Ich denke, dass die Tatsache, dass Frau de Armas sich in Havanna, wie die Person des öffentlichen Lebens benahm, die sie ist, statt in aller Diskretion Familie und Freunde zu besuchen, indem sie ihren Besuch bei der genannten Kindertheatergruppe öffentlich machte, indem sie - Hunger und Kummer ihrer Landleute unbeachtet - ihre opulente Geburtstagsparty veranstaltete, aus ihrem Besuch bereits eine politische Sache machte.
Es ist verständlich, dass jeder, der in Kuba Familie hat, diese dort besucht. Viele von uns tun es trotzdem nicht, um die Diktatur nicht zu unterstützen. Aber wie die freien Menschen, die wir sind, können wir - jeder für sich eine Entscheidung treffen.
Frau de Armas entschied sich dagegen, ihre Stimme für Demokratie und Menschenrechte in Kuba zu nutzen. Wir müssen sie nicht lieben und das wird ihr egal sein. Aber wir, Freiheit liebende Kubaner haben auch Camila Cabello, Paquito d‘Rivera und Pavel Giroud. Und wir hatten Celia Cruz.

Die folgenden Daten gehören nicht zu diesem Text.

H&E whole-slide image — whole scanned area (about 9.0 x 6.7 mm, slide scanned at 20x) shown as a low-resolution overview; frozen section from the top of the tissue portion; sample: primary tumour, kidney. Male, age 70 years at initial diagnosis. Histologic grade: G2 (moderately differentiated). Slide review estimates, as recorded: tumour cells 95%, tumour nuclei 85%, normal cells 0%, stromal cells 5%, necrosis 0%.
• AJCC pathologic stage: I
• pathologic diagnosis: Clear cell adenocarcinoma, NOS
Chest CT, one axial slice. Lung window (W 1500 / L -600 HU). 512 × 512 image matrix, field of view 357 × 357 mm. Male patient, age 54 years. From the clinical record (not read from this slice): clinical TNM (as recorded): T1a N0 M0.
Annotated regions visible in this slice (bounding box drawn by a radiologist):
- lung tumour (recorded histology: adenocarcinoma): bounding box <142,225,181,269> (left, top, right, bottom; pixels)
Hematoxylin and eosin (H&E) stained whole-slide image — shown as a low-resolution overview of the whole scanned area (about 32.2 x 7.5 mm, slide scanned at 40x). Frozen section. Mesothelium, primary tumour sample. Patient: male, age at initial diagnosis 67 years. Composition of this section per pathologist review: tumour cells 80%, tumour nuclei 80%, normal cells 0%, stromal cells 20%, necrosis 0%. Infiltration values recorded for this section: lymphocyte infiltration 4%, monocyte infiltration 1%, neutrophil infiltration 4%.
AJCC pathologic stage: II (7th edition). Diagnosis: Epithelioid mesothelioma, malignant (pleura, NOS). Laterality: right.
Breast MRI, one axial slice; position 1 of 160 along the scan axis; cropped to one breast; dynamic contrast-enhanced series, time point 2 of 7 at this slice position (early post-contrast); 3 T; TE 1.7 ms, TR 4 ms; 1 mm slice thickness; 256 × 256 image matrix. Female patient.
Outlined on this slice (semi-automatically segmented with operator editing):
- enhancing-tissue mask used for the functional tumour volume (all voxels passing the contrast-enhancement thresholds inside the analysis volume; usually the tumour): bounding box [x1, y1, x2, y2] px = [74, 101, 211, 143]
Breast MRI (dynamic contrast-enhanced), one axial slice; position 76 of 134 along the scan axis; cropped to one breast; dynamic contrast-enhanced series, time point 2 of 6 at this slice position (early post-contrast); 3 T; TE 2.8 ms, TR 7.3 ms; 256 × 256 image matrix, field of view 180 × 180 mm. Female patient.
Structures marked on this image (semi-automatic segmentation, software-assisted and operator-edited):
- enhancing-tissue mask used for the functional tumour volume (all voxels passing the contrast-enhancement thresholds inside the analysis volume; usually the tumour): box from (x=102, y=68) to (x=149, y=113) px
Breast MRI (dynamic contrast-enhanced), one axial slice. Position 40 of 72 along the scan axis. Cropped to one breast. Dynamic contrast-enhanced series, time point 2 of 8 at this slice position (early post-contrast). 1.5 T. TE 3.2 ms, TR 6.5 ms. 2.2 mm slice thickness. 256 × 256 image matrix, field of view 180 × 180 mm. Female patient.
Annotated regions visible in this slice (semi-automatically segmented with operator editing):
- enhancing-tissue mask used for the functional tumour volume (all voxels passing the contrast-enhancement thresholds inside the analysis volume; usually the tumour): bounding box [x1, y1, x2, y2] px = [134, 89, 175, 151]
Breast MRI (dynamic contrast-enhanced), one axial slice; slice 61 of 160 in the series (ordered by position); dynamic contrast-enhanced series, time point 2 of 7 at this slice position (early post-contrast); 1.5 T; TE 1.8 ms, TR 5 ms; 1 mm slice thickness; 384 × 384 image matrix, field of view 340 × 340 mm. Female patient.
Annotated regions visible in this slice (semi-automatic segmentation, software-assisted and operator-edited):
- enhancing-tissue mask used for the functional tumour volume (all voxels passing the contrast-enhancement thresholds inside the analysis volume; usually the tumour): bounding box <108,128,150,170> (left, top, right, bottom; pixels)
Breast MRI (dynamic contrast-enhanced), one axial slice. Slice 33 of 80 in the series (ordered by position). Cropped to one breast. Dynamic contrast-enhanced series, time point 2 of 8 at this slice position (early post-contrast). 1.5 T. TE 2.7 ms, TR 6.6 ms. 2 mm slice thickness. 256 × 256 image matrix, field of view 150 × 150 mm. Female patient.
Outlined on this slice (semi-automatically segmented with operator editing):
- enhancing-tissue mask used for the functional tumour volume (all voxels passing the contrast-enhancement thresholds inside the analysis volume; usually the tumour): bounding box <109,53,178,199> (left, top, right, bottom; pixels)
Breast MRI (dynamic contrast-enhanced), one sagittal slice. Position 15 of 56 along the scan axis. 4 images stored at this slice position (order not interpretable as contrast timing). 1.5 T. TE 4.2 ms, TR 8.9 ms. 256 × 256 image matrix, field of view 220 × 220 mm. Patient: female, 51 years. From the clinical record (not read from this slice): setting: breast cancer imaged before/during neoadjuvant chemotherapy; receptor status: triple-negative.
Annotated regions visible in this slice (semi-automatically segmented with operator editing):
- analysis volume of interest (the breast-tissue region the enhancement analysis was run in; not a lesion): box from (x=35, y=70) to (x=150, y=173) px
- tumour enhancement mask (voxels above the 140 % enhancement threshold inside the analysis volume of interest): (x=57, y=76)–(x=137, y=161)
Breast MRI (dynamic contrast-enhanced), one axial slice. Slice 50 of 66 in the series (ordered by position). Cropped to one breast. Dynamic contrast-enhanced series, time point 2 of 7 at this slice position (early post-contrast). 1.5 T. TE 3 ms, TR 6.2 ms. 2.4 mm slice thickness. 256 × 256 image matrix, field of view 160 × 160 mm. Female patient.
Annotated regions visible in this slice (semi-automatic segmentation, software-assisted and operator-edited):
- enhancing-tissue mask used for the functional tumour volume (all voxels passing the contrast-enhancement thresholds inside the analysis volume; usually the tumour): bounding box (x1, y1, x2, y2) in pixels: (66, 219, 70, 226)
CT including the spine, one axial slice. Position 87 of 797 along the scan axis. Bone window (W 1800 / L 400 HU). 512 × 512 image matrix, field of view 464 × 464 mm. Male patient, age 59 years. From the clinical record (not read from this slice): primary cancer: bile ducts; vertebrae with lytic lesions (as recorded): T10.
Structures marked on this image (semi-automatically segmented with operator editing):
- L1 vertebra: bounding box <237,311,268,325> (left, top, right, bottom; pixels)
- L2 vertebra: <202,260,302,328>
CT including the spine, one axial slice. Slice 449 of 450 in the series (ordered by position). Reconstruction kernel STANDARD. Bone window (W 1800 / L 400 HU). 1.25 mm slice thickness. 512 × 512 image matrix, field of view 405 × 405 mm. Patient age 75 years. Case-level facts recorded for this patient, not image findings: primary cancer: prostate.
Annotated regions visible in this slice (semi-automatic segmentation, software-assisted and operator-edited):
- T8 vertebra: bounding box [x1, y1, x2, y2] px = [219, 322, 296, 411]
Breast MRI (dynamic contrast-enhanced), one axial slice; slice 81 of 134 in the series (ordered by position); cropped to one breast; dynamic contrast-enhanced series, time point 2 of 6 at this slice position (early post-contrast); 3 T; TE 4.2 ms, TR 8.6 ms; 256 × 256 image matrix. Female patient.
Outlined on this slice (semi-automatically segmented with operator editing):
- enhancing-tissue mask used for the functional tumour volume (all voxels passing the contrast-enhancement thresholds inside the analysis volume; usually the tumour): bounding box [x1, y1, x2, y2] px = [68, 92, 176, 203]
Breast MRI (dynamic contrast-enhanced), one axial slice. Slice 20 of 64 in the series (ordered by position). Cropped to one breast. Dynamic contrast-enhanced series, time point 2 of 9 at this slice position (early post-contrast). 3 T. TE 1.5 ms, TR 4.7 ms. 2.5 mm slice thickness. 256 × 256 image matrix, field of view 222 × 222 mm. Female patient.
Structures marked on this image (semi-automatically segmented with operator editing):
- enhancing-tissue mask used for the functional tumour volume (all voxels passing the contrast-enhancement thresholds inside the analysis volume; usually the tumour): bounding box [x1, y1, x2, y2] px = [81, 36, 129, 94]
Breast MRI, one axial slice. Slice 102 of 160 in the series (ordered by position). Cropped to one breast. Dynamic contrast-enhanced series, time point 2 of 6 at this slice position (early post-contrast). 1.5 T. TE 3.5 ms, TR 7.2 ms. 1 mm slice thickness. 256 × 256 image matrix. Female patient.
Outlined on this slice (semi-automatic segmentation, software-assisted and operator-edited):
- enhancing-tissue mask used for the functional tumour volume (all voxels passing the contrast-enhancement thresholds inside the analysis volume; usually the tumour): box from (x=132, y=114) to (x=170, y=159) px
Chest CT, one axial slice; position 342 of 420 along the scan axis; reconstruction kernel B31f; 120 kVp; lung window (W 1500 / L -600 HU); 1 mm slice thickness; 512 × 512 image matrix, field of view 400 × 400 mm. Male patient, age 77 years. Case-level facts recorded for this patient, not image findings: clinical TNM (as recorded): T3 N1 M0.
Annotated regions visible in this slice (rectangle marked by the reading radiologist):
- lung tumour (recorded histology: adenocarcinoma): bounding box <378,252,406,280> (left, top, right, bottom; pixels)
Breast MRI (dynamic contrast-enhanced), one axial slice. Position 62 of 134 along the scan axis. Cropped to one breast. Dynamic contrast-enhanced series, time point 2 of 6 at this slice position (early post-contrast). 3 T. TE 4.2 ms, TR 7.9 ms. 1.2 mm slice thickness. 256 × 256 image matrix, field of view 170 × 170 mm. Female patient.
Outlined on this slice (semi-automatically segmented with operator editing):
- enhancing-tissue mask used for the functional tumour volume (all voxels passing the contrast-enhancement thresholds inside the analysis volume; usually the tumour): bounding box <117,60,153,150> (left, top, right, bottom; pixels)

Celia Cruz, the Queen of Salsa, mehrfache Grammy-Gewinnerin und Trägerin weiterer Auszeichnungen weltweit; mit Ehrendoktortiteln der Yale Universität und der Universität von Miami ausgezeichnet; nach der Straßen in Miami, Union City und Teneriffa benannt wurden; der die United States Postal Service eine Briefmarke widmete; die in den Billboards Latin Music Hall of Fame und in die International Latin Music Hall of Fame aufgenommen wurde; deren Beerdigung einen Staatsakt glich (ca. 200.000 Menschen begleiteten ihren Sarg); deren Konterfei mittlerweile eine Quarter-Münze ziert, hob ihre Stimme gegen die kubanische Diktatur. Ich möchte nicht in ein Land gehen, in dem ich nicht so mit Ihnen reden kann, wie ich es jetzt tue, sagte Celia in einem Interview. Celia, die kurz vor der kubanischen Revolution 1959 ausgereist war und sich danach weigerte, zurückzukehren, liebte ihr Geburtsland; bei einem Besuch des US-Stützpunkts auf Guantánamo schob sie ihre Hand unter den Grenzzaun und behielt eine Handvoll Erde, die sie nach Hause mitnahm und die ihr in ihren Sarg gelegt wurde, als sie starb. Celia Cruz liebte ihr Land, ließ sich jedoch nicht von der kommunistischen Regierung erpressen. Das Land wieder betreten und dafür schweigen, darauf ging Celia nicht ein. Als ihre Mutter 1962 starb, zahlte sie ihren Preis: Man erlaubte ihr die Einreise nicht, um ihre Mutter zu beerdigen. So wie man heute Oppositionellen die Einreise ins eigene Land verwehrt. Auch dann stellte Celia ihre Überzeugungen nicht zurück.
La vida es un carnaval. Das Leben ist ein Karneval. Nichtsdestotrotz besang Celia das Leben: Ay, no hay que llorar que la vida es un carnaval y las penas se van cantando … Oh, es gibt keinen Grund zu weinen, das Leben ist ein Karneval und die Sorgen werden weggesungen...
Wollte Frau de Armas Ähnliches signalisieren? Las penas se van bailando, Die Sorgen werden weggetanzt? Das werde ich nie erfahren.
Zugegeben, beides ist weder Ausweg noch Trost für die politischen Gefangenen in Kubas Gefängnissen. Doch, für ihre Prinzipien liebten wir Celia.